CERTIFICATION OF CHIEF EXECUTIVE OFFICER PURSUANT TO SECTION 302 OF THE SARBANES-OXLEY ACT OF 2002


I, Michael J. Salvino, certify that:

1.I have reviewed this Annual Report on Form 10-K for the fiscal year ended March 31, 2021 of DXC Technology Company;
 
2.Based on my knowledge, this report does not contain any untrue statement of a material fact or omit to state a material fact necessary to make the statements made, in light of the circumstances under which such statements were made, not misleading with respect to the period covered by this report;
 
3.Based on my knowledge, the financial statements, and other financial information included in this report, fairly present in all material respects the financial condition, results of operations and cash flows of the registrant as of, and for, the periods presented in this report;
 
4.The registrant’s other certifying officer and I are responsible for establishing and maintaining disclosure controls and procedures (as defined in Exchange Act Rules 13a-15(e) and 15d-15(e)) and internal control over financial reporting (as defined in Exchange Act Rules 13a-15(f) and 15d-15(f)) for the registrant and have:
 
a)Designed such disclosure controls and procedures, or caused such disclosure controls and procedures to be designed under our supervision, to ensure that material information relating to the registrant, including its consolidated subsidiaries, is made known to us by others within those entities, particularly during the period in which this report is being prepared;
 
b)Designed such internal control over financial reporting, or caused such internal control over financial reporting to be designed under our supervision, to provide reasonable assurance regarding the reliability of financial reporting and the preparation of financial statements for external purposes in accordance with generally accepted accounting principles;
 
c)Evaluated the effectiveness of the registrant’s disclosure controls and procedures and presented in this report our conclusions about the effectiveness of the disclosure controls and procedures, as of the end of the period covered by this report based on such evaluation; and
 
d)Disclosed in this report any change in the registrant’s internal control over financial reporting that occurred during the registrant’s most recent fiscal quarter (the registrant's fourth fiscal quarter in the case of an annual report) that has materially affected, or is reasonably likely to materially affect, the registrant’s internal control over financial reporting; and
 
5.The registrant’s other certifying officer and I have disclosed, based on our most recent evaluation of internal control over financial reporting, to the registrant’s auditors and the audit committee of the registrant’s board of directors (or persons performing the equivalent functions):
 
a)All significant deficiencies and material weaknesses in the design or operation of internal control over financial reporting which are reasonably likely to adversely affect the registrant’s ability to record, process, summarize and report financial information; and
 
b)Any fraud, whether or not material, that involves management or other employees who have a significant role in the registrant’s internal control over financial reporting.

(Dataset items)

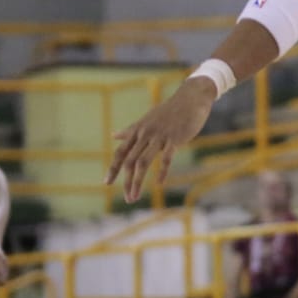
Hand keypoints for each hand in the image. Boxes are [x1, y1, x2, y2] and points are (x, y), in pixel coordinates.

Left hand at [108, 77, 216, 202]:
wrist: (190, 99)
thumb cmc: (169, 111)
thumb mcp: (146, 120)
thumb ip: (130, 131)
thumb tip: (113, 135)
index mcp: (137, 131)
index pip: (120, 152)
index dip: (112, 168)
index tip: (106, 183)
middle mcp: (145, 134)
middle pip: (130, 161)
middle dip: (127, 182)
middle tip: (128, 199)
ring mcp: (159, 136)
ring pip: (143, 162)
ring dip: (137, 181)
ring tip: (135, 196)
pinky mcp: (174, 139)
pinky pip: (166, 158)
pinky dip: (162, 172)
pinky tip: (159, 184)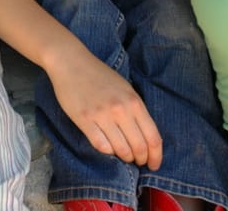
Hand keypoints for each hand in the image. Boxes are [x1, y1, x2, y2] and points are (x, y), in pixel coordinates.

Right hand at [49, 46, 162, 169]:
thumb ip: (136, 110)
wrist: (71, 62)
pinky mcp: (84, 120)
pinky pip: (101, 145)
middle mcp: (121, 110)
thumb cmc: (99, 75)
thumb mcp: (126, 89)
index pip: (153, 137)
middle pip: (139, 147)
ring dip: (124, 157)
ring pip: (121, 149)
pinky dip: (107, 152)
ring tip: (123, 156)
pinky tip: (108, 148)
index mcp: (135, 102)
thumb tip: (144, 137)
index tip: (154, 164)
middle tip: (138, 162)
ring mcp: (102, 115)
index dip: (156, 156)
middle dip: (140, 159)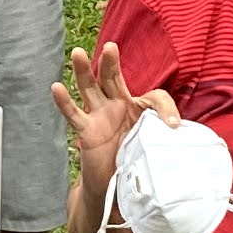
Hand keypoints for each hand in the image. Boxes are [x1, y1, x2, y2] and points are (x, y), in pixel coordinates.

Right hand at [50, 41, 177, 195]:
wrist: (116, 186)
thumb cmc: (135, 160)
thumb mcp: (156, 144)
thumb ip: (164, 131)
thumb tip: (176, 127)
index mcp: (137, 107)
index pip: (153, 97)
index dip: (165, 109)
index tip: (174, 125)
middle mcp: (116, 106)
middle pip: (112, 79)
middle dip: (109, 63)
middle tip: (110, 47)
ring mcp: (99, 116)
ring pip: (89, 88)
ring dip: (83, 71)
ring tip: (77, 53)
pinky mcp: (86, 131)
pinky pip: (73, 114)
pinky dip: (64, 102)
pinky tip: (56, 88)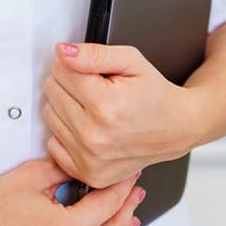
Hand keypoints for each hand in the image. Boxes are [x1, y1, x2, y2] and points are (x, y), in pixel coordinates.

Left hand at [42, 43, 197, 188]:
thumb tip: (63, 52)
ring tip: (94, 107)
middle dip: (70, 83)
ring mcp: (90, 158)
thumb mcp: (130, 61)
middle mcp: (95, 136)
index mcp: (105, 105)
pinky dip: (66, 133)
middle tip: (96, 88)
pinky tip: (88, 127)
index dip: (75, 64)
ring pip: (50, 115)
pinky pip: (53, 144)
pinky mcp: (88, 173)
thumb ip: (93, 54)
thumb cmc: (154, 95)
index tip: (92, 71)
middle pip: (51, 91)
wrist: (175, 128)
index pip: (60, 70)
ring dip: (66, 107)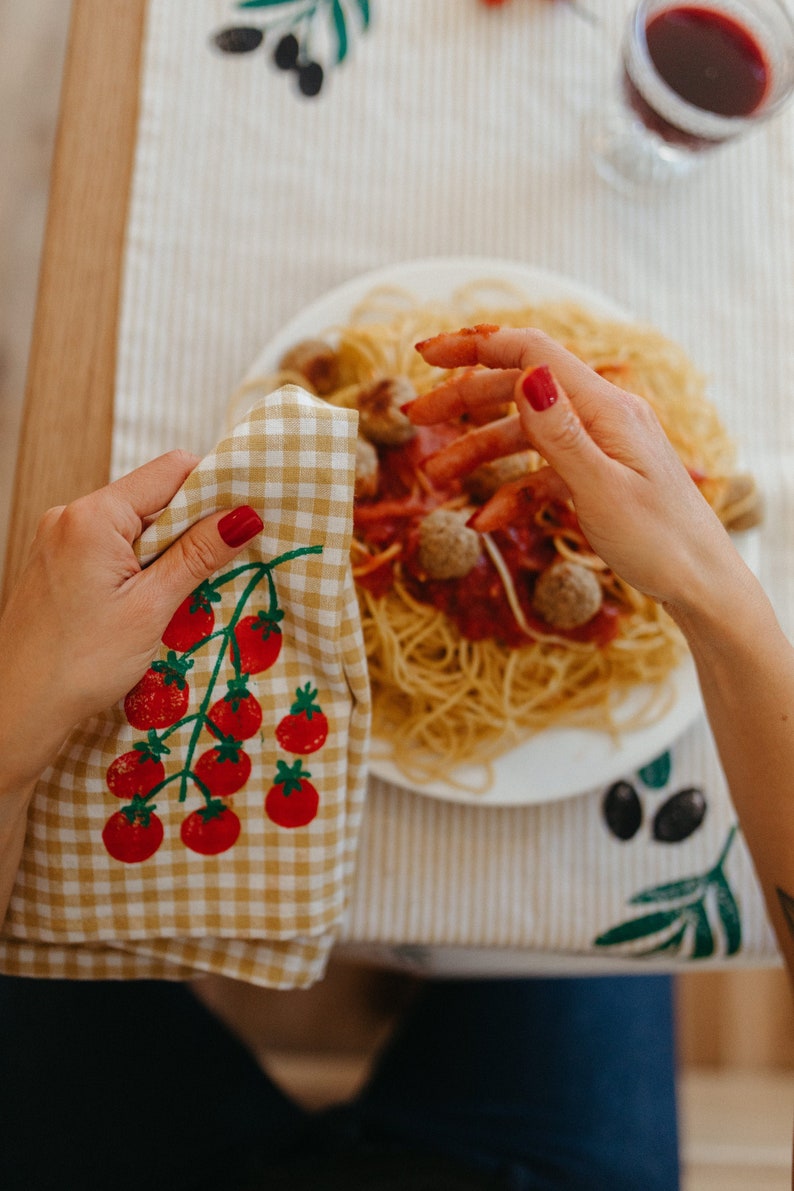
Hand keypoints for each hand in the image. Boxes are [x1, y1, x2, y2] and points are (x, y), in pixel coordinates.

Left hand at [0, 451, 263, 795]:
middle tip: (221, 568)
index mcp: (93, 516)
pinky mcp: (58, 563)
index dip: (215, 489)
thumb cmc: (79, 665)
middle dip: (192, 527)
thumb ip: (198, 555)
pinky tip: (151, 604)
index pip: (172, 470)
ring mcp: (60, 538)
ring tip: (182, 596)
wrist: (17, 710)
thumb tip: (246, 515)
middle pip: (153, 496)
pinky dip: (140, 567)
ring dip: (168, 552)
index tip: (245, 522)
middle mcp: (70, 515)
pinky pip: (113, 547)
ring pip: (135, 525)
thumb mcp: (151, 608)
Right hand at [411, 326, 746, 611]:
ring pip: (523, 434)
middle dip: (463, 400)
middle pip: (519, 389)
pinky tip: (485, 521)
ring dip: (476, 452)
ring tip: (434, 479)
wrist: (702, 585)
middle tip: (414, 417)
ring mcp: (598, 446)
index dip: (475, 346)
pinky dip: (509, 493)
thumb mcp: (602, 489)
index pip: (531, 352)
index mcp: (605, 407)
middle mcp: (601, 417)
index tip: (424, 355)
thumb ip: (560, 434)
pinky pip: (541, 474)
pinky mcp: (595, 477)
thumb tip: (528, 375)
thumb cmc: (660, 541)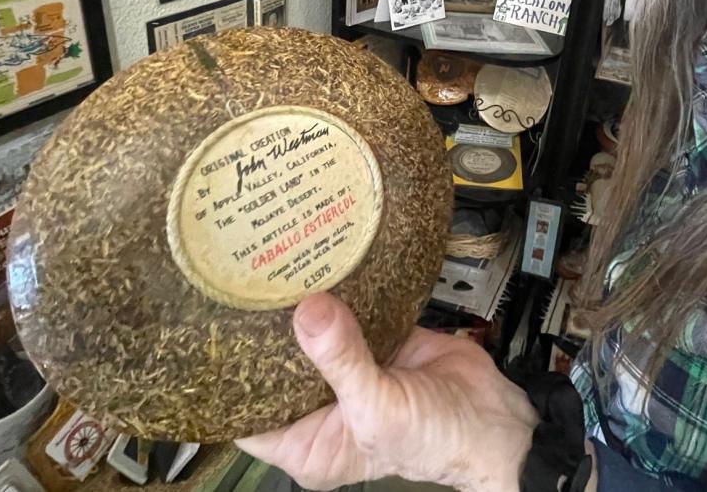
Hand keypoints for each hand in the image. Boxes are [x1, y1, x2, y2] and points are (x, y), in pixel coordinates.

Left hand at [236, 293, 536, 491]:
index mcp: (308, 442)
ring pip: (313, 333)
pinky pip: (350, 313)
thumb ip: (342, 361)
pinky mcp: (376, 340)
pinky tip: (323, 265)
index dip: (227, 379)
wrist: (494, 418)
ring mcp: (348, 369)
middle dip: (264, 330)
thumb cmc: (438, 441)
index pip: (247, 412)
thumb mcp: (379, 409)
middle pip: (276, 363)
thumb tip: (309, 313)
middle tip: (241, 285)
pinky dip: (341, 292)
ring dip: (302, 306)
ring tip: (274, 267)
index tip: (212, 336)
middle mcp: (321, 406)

Action item A »
In the certification, for which fiscal year-end date is the Annual Report on Form 10-K being certified?
Action item B »
Identify every Exchange Act Rule cited in the certification.
Action item C »
Resume the Sarbanes-Oxley certification immediately after its final sentence.

Written answer A »
March 31, 2021

Written answer B »
13a-15(e), 15d-15(e), 13a-15(f), 15d-15(f)

Written answer C »
 
         
 Date:  May 27, 2021     /s/ Michael J. Salvino
        Michael J. Salvino President and Chief Executive Officer



Exhibit 31.2

CERTIFICATION OF CHIEF FINANCIAL OFFICER PURSUANT TO SECTION 302 OF THE SARBANES-OXLEY ACT OF 2002


I, Kenneth P. Sharp, certify that:
 
1.I have reviewed this Annual Report on Form 10-K for the fiscal year ended March 31, 2021 of DXC Technology Company;
 
2.Based on my knowledge, this report does not contain any untrue statement of a material fact or omit to state a material fact necessary to make the statements made, in light of the circumstances under which such statements were made, not misleading with respect to the period covered by this report;
 
3.Based on my knowledge, the financial statements, and other financial information included in this report, fairly present in all material respects the financial condition, results of operations and cash flows of the registrant as of, and for, the periods presented in this report;
 
4.The registrant’s other certifying officer and I are responsible for establishing and maintaining disclosure controls and procedures (as defined in Exchange Act Rules 13a-15(e) and 15d-15(e)) and internal control over financial reporting (as defined in Exchange Act Rules 13a-15(f) and 15d-15(f)) for the registrant and have:
 
a)Designed such disclosure controls and procedures, or caused such disclosure controls and procedures to be designed under our supervision, to ensure that material information relating to the registrant, including its consolidated subsidiaries, is made known to us by others within those entities, particularly during the period in which this report is being prepared;
 
b)Designed such internal control over financial reporting, or caused such internal control over financial reporting to be designed under our supervision, to provide reasonable assurance regarding the reliability of financial reporting and the preparation of financial statements for external purposes in accordance with generally accepted accounting principles;
 
c)Evaluated the effectiveness of the registrant’s disclosure controls and procedures and presented in this report our conclusions about the effectiveness of the disclosure controls and procedures, as of the end of the period covered by this report based on such evaluation; and
 
d)Disclosed in this report any change in the registrant’s internal control over financial reporting that occurred during the registrant’s most recent fiscal quarter (the registrant's fourth fiscal quarter in the case of an annual report) that has materially affected, or is reasonably likely to materially affect, the registrant’s internal control over financial reporting; and
 
5.The registrant’s other certifying officer and I have disclosed, based on our most recent evaluation of internal control over financial reporting, to the registrant’s auditors and the audit committee of the registrant’s board of directors (or persons performing the equivalent functions):
 
a)All significant deficiencies and material weaknesses in the design or operation of internal control over financial reporting which are reasonably likely to adversely affect the registrant’s ability to record, process, summarize and report financial information; and
 
b)Any fraud, whether or not material, that involves management or other employees who have a significant role in the registrant’s internal control over financial reporting.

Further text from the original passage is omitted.